* **DATA SUPPLIED**
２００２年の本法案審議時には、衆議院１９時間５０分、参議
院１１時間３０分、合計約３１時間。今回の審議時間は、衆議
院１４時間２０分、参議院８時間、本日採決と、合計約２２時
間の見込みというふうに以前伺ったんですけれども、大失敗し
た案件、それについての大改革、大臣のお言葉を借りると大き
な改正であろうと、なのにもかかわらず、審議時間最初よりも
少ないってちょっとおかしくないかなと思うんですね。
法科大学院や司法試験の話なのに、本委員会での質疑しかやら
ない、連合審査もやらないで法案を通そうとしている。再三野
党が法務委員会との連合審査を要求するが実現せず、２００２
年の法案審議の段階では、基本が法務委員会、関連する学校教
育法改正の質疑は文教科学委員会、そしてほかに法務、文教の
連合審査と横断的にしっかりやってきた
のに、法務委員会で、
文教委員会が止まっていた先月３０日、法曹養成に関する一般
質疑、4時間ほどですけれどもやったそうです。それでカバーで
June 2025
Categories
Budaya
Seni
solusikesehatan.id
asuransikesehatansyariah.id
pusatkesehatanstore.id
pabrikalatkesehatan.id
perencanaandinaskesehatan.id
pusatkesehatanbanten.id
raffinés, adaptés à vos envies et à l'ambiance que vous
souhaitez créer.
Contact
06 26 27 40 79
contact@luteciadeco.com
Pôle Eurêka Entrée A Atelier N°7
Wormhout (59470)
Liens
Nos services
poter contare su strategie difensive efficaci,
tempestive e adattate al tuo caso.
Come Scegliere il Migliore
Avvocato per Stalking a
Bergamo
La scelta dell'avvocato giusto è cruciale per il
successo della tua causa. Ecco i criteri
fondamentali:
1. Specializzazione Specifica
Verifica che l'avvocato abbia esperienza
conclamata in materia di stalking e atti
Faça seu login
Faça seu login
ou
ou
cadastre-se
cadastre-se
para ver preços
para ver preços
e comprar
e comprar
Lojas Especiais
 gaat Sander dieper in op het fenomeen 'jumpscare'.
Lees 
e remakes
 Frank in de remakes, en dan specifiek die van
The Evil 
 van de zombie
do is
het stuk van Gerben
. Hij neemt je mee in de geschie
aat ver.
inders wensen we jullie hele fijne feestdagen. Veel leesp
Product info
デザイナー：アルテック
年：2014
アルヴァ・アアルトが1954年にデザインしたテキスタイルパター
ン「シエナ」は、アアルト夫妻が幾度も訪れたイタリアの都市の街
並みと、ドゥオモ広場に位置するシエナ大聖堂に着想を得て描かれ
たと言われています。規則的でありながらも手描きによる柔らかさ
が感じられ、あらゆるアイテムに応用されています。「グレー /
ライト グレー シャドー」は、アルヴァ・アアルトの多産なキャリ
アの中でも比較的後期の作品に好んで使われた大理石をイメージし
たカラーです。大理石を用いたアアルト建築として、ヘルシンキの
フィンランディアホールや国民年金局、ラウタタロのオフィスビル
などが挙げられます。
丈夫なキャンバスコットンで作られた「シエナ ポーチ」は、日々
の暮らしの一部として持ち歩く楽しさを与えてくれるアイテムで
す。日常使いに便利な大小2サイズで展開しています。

* **REQUEST**
Go through the listing above and find each line containing the string "remakes"; copy those lines.

* **TASK RESULT**
e remakes
 Frank in de remakes, en dan specifiek die van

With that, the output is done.